• [AUFGABENLISTE]:
1. Was macht laut dem Text über die Fliesenherstellung neben den rein mineralischen Rohstoffen vor allem die Eigenschaften der Fliesen aus?
2. Setze den Text über die Fliesenherstellung nach seinem letzten Satz fort.

• [DOKUMENTTEXT]:
--------------------

Blick in einen Ofen für den Fliesenbrand. Fotos: Villeroy & Boch Fliesen
Fliesen: Wie stellt man Steingut- oder Steinzeugbeläge her?
In Sachen Langlebigkeit und Pflegeleichtigkeit gibt es unter den Materialien zur Oberflächenbeschichtung kaum etwas Besseres als keramische Fliesen. Die glasierten Steingut- oder Steinzeugbeläge sind wasserdicht, Schmutz abweisend sowie beständig gegen Feuchtigkeit, Reinigungsmittel, Säuren und UV-Strahlung. Zugleich sind sie absolut geruchlos, dünsten keinerlei Schadstoffe aus und sind nicht brennbar. Außerdem verrotten Fliesen nicht und zeigen bei entsprechender Pflege keine Spuren von Alterung. Verantwortlich für diese überzeugenden Eigenschaften sind neben den rein mineralischen Rohstoffen vor allem der Brennprozess und die Glasur der Fliesen.
Im Fachwissenbeitrag über die verschiedenen Fliesenmaterialien sind wir bereits auf die unterschiedliche Materialität grob- und feinkeramischer Beläge eingegangen. Diese unterscheiden sich auch in der Herstellung grundsätzlich. Während man für grobkeramische Produkte wie zum Beispiel Spalt- und Klinkerplatten einfach die feuchte Tonmasse in die jeweiligen Formen presst, ist die Herstellung feinkeramischer Fliesen aufwändiger und komplizierter.

--------------------

• [ERFASSTE ANGABEN]:
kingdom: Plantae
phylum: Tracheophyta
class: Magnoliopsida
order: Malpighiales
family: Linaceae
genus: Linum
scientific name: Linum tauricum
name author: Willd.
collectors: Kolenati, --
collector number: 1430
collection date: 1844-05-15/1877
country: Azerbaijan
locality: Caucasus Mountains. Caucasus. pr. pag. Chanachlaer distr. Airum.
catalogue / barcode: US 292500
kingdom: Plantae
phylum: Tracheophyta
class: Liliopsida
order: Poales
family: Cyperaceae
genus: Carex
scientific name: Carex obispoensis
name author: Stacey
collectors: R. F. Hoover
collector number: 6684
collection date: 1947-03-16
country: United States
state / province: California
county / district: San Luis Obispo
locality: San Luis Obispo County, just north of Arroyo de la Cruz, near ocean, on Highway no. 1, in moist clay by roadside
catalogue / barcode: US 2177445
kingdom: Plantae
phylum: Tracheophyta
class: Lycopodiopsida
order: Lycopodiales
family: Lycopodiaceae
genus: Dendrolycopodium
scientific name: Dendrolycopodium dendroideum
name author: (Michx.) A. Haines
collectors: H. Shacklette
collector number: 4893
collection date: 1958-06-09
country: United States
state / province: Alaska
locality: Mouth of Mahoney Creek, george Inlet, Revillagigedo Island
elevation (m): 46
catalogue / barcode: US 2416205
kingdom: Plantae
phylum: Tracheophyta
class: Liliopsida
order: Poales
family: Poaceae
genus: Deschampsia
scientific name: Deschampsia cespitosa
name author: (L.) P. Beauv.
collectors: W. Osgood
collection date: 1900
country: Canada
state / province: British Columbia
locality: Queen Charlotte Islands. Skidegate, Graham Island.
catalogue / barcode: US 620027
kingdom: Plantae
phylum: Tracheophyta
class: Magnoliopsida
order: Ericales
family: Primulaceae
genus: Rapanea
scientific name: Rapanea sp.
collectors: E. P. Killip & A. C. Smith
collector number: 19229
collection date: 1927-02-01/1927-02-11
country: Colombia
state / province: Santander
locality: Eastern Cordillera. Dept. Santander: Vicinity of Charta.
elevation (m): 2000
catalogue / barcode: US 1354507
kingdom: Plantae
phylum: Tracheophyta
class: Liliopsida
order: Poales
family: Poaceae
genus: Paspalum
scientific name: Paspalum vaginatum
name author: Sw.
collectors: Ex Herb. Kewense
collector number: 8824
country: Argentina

--------------------

• [GEGEBENE ANTWORTEN]:
1. Der Brennprozess und die Glasur der Fliesen.

2.
Schlickerherstellung
Sowohl bei Steingutfliesen als auch bei Steinzeugfliesen steht am Anfang der Produktion die Herstellung des so genannten Schlickers. Dafür werden zunächst die weichen Inhaltsstoffe Ton und Kaolin (Porzellanerde) unter Wasserzugabe verrührt und die harten Rohstoffe Quarzsand und Feldspat gemahlen. Anschließend vermischt man die weiche Masse mit dem Mahlpulver – fertig ist der Schlicker.
Danach wird die feuchte Schlickermasse so stark getrocknet, dass am Ende das Rohstoffgemisch als trockenes Pulver vorliegt. Dies geschieht in der Regel per Sprühtrocknung. Der Schlicker durchläuft dafür eine spezielle Maschine, den so genannten Sprühturm, in den ein Heißluftstrom mit einer Temperatur bis zu 220°C geblasen wird. Dadurch entsteht ein feines Pulver, dem je nach Fliesenmodell auch noch Farbpigmente hinzugefügt werden können.
Trockenpressung

Rohstofflagerung beim Hersteller Villeroy & Boch in Merzig.
Dieses Pulver wird dann in speziellen Pressmaschinen unter hohem Druck zu Steingut- beziehungsweise Steinzeug-Rohlingen geformt. Anders als grobkeramische Platten werden Fliesen also trocken gepresst. Die so entstehenden Rohlinge sind allerdings noch sehr instabil – man kann sie problemlos per Hand zerbrechen. Außerdem enthalten sie auch nach dem Durchlaufen des Sprühturms noch eine Restfeuchte von etwa 6%. Dieses Wasser wird den Rohlingen entzogen, indem sie bei etwa 150°C einen Trockenofen durchlaufen.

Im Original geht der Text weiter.